Per-request overrides exist so you can experiment without destabilizing production traffic. If you need to shift the baseline for every request, set an environment variable or SDK-level default instead. The configuration hierarchy documented in [`wiki/configuration.md`](https://github.com/chopratejas/headroom/blob/main/wiki/configuration.md) is strict: environment variables → CLI flags → SDK client configuration → per-request headers, with later stages always winning.

```bash

# Set an environment variable that applies to all requests unless overridden

export HEADROOM_BASH_PROFILE=conservative

```

The request-level policy is also captured in the **`RequestLog`**, so you can replay the exact compression behavior later for debugging or auditing.

## Summary

- **Per-request overrides** are implemented via the `CompressionPolicy` object and the `HEADROOM_COMPRESSION_PROFILE` header.
- The resolution hierarchy in [`wiki/configuration.md`](https://github.com/chopratejas/headroom/blob/main/wiki/configuration.md) guarantees that request-level settings beat environment variables, CLI flags, and SDK defaults.
- The `SmartCrusher.apply()` method in [`headroom/transforms/smart_crusher.py`](https://github.com/chopratejas/headroom/blob/main/headroom/transforms/smart_crusher.py) reads the policy from context around lines ~233 and ~483 and drives adaptive crushing.
- You can target individual tools like `Bash` or `WebFetch` with distinct `bias` and `min_k` values without affecting other traffic.
- Every override is recorded alongside the request log, ensuring reproducible behavior.

## Frequently Asked Questions

### Can I override compression for only one tool in a multi-tool request?

Yes.
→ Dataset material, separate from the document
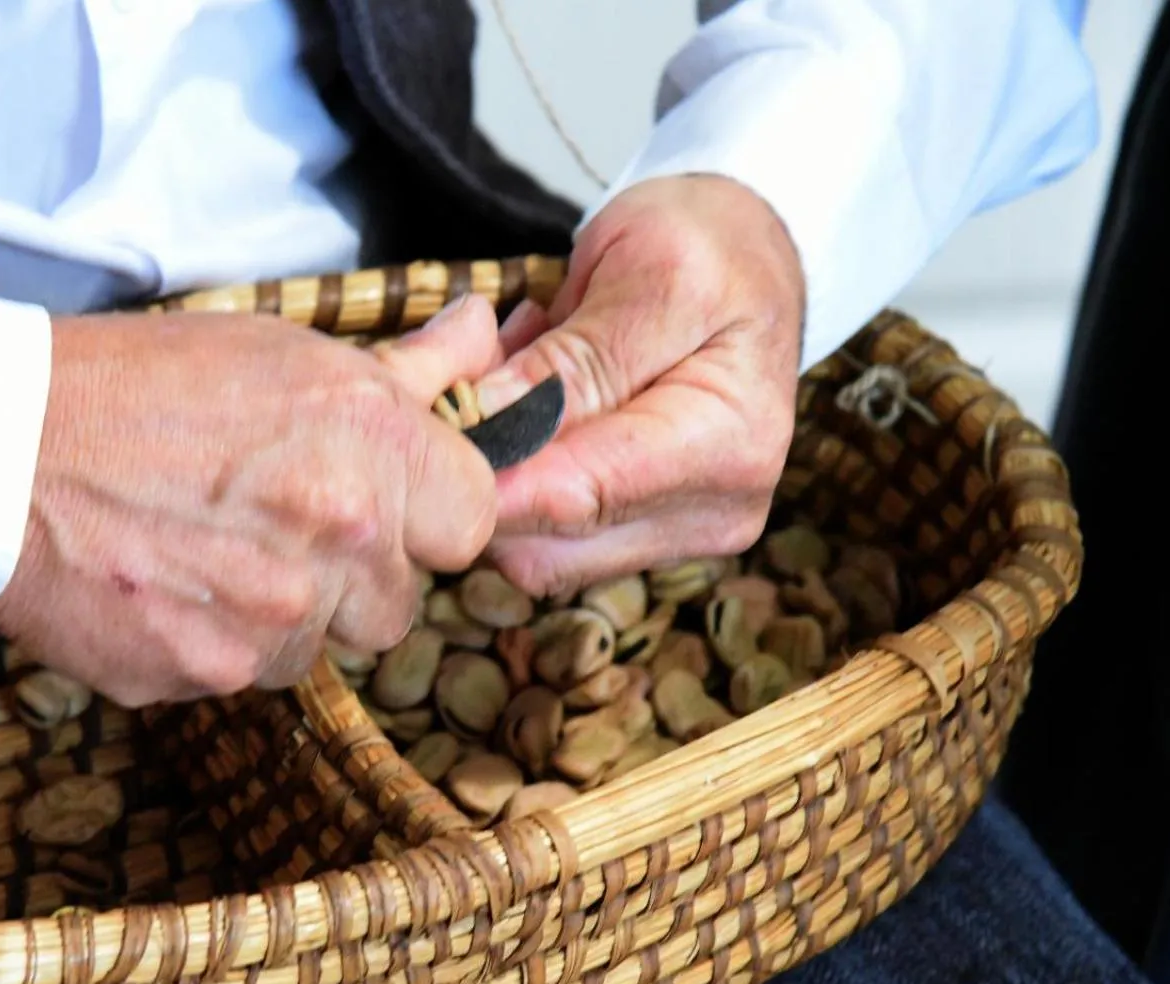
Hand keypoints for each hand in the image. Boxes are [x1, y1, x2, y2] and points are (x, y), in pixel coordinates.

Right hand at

Pass a `CompressionPolicy` whose `tool_profiles` dictionary contains only the tool you want to customize. Any tool omitted from the override map continues using the global defaults or presets defined in [`headroom/config.py`](https://github.com/chopratejas/headroom/blob/main/headroom/config.py).
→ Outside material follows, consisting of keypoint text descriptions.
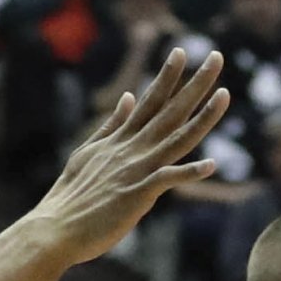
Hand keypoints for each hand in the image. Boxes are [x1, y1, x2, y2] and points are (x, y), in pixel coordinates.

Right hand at [29, 49, 228, 266]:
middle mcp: (132, 149)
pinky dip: (189, 173)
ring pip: (177, 138)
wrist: (54, 229)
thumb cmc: (71, 197)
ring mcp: (136, 169)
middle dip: (195, 83)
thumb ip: (112, 126)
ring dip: (203, 117)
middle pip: (170, 110)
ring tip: (225, 94)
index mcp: (121, 140)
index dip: (167, 76)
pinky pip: (167, 180)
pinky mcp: (137, 195)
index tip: (182, 51)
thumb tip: (128, 98)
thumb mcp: (89, 152)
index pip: (149, 100)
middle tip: (217, 56)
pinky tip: (211, 165)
### Does a per-request header override the SDK `compression_policy` argument?

Both mechanisms are treated as per-request overrides. The hierarchy in [`wiki/configuration.md`](https://github.com/chopratejas/headroom/blob/main/wiki/configuration.md) defines SDK-level `HeadroomClient` configuration as a global default stage, while the `compression_policy` argument in `client.send()` and the `HEADROOM_COMPRESSION_PROFILE` header are request-scoped. The proxy handlers in `headroom/proxy/handlers/*.py` inject whichever is present into the same request context, and both trump global defaults.

### What happens if I pass an invalid `HEADROOM_COMPRESSION_PROFILE` value?

The proxy validates the header payload against the `CompressionProfile` dataclass shape defined in [`headroom/config.py`](https://github.com/chopratejas/headroom/blob/main/headroom/config.py). Invalid JSON or unrecognized fields typically cause the request to be rejected early, preventing silent fallback to an unintended compression level.

### Is there a performance penalty for using per-request overrides?

No. The temporary `CompressionPolicy` is built once during request initialization and referenced by pointer in the transform chain. The overhead of parsing a small JSON header is negligible compared to the actual compression work performed by `SmartCrusher`.